▸ PROBLEM
If pictures appear, leave them out, and return exactly the lines from the one holding "focal_35mm: 97" through the last line of the listing below.

===== SUPPLIED ENTRIES =====

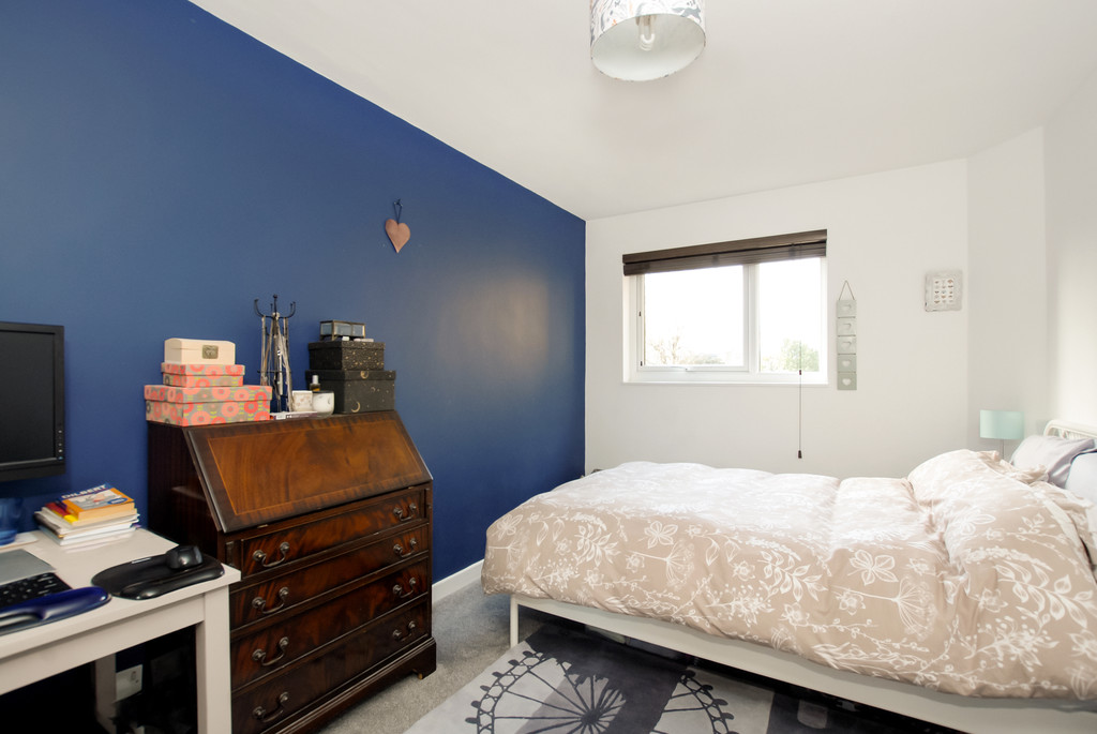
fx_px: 458
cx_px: 548
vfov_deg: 77.5
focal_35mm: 15
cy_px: 367
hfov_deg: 100.3
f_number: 6.3
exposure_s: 1/13
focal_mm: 10
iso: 250
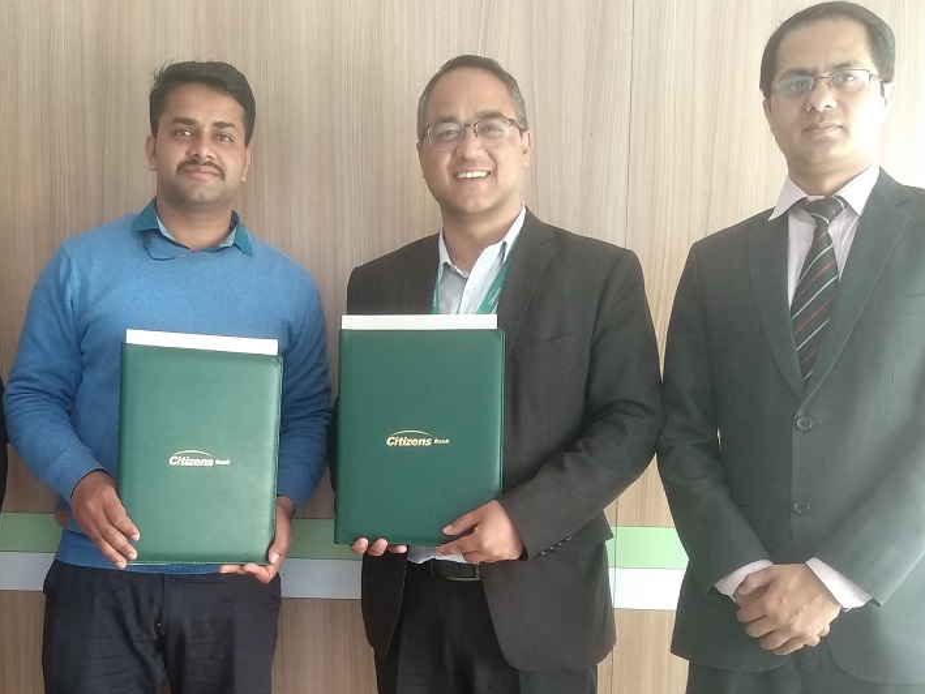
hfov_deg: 42.5
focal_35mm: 44
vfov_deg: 32.5
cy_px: 480
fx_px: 1176
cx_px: 321
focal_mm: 3.83
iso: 400
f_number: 2.2
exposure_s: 1/33
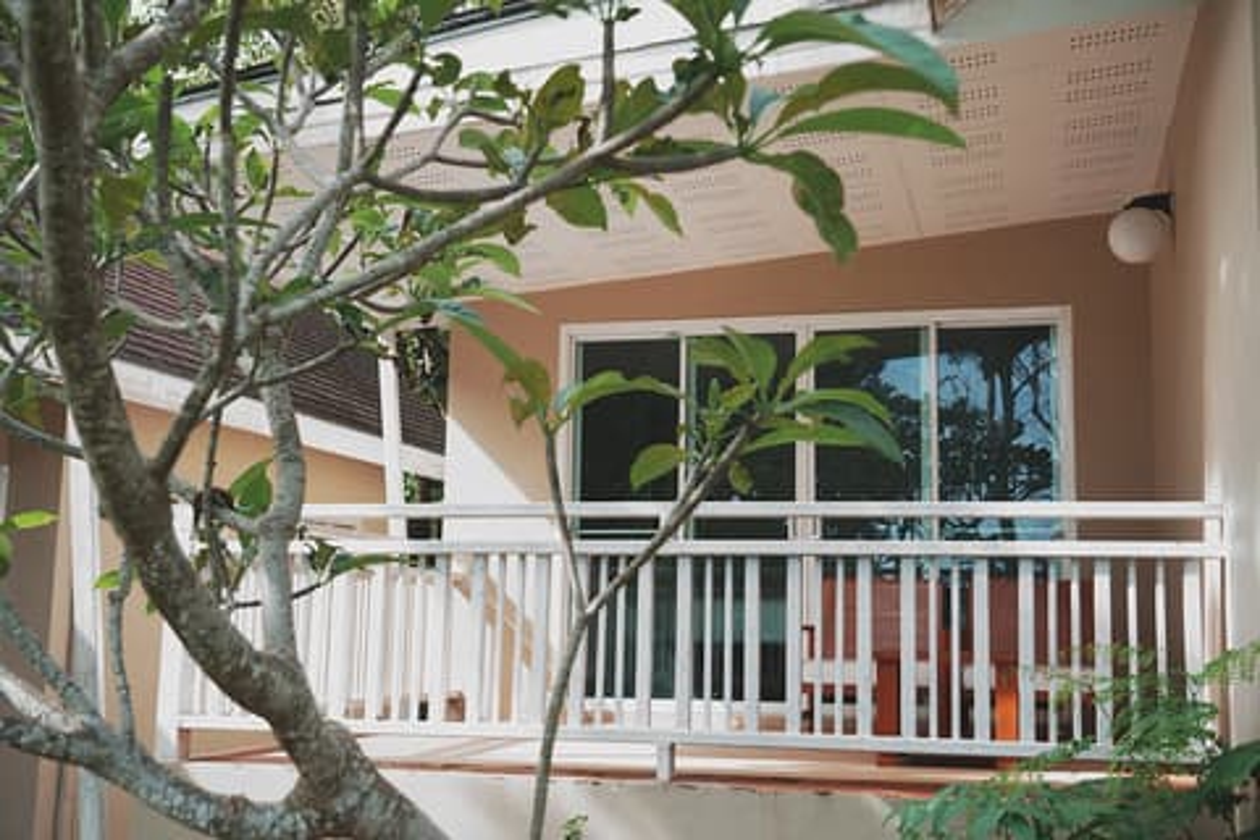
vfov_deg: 31.9
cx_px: 630
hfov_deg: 46.4
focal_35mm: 42
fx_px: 1470
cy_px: 420
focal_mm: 42
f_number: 5
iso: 125
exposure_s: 1/100
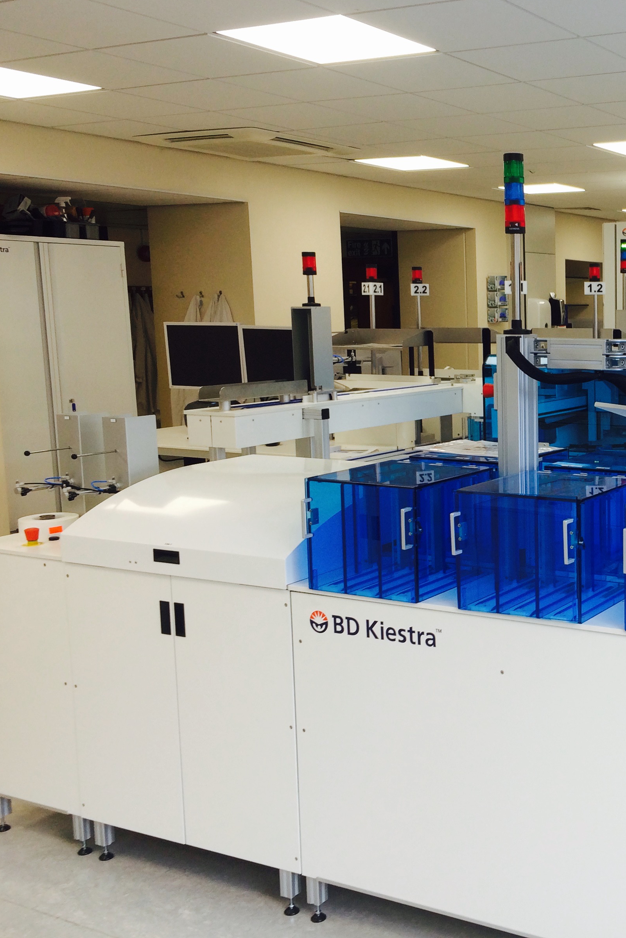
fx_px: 1069
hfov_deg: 30.2
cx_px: 635
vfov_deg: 47.4
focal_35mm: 41
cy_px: 460
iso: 32
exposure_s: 1/60
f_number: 2.2
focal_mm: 4.15
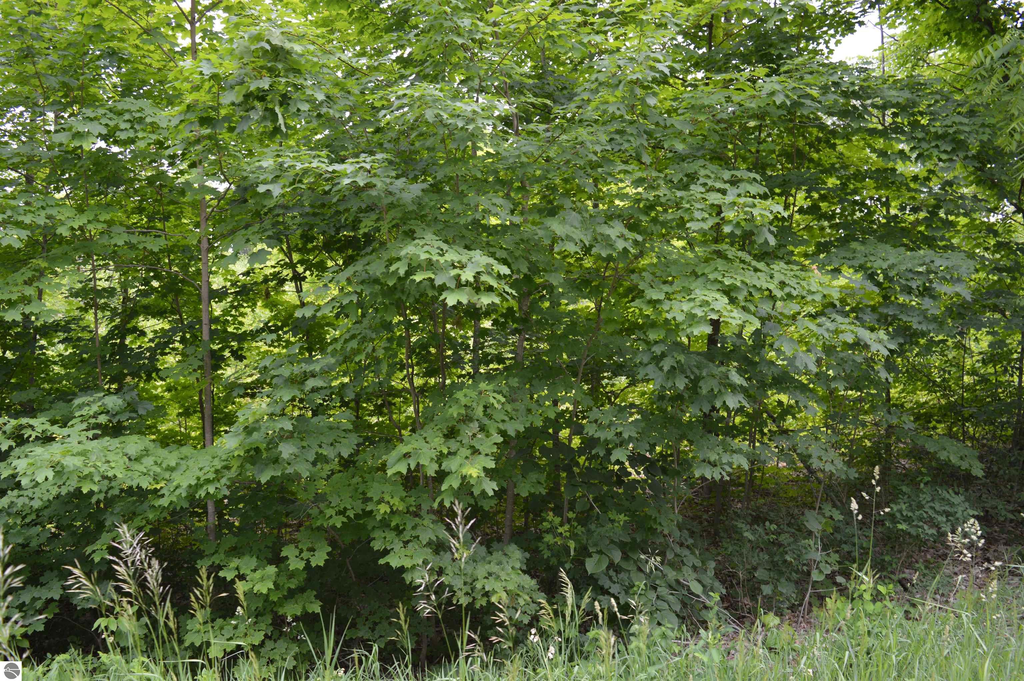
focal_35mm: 27
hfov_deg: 67.4
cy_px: 340
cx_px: 512
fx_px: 767
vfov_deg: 47.8
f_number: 5.6
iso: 250
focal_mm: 18
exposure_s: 1/125
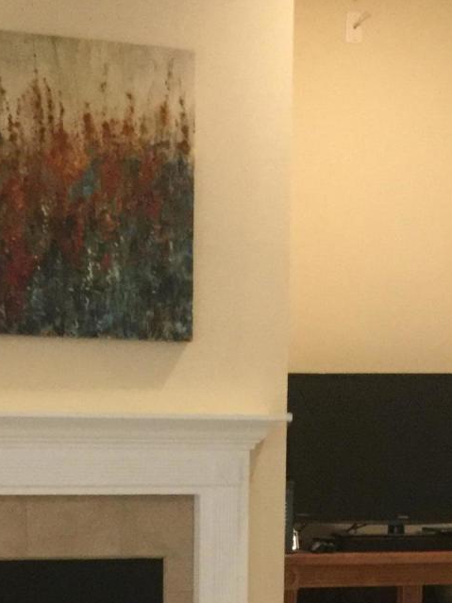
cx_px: 152
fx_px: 1689
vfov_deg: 18.8
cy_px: 776
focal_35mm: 97
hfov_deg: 15.2
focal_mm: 3.3
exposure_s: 1/24
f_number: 2.4
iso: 200
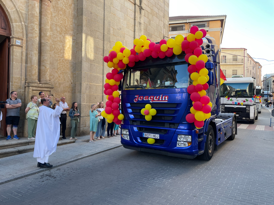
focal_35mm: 26
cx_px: 137
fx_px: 206
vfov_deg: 53.1
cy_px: 102
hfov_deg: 67.3
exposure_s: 1/190
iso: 32
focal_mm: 4.2
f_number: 1.6
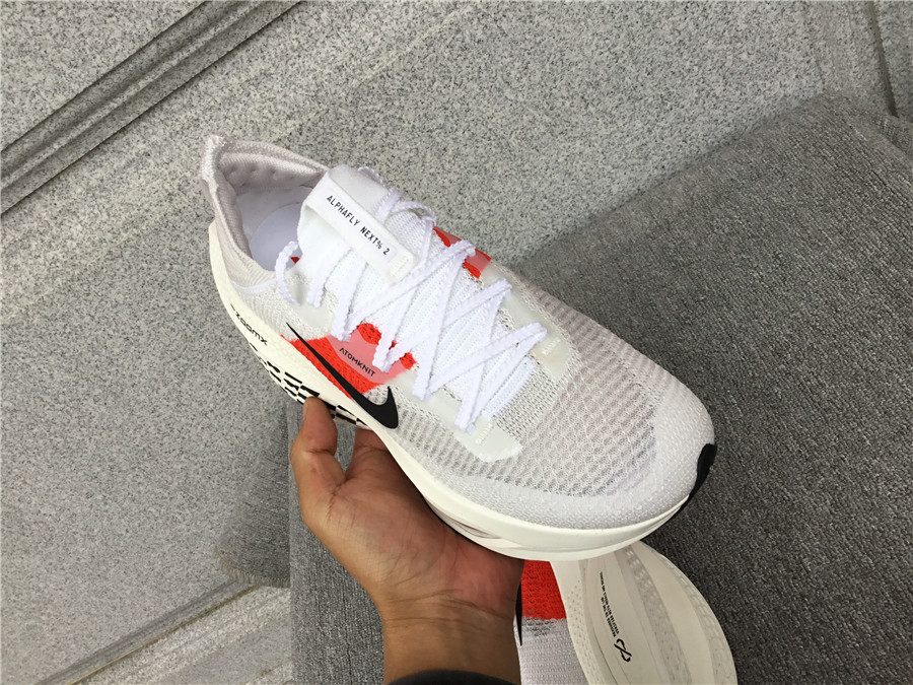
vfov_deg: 45.4
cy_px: 342
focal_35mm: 31
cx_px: 456
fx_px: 818
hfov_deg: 58.4
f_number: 2.4
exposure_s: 1/100
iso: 32
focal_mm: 3.3
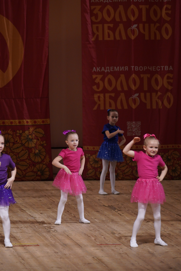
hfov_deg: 5.1
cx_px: 90
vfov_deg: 7.6
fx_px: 2036
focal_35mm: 270
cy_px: 136
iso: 1600
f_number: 2.8
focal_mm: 180
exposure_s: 1/400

=====

▸ ANSWER SPACE
focal_35mm: 97
hfov_deg: 15.2
focal_mm: 3.3
exposure_s: 1/24
f_number: 2.4
iso: 200
focal_35mm: 26
cx_px: 137
fx_px: 206
vfov_deg: 53.1
cy_px: 102
hfov_deg: 67.3
exposure_s: 1/190
iso: 32
focal_mm: 4.2
f_number: 1.6
vfov_deg: 45.4
cy_px: 342
focal_35mm: 31
cx_px: 456
fx_px: 818
hfov_deg: 58.4
f_number: 2.4
exposure_s: 1/100
iso: 32
focal_mm: 3.3
hfov_deg: 5.1
cx_px: 90
vfov_deg: 7.6
fx_px: 2036
focal_35mm: 270
cy_px: 136
iso: 1600
f_number: 2.8
focal_mm: 180
exposure_s: 1/400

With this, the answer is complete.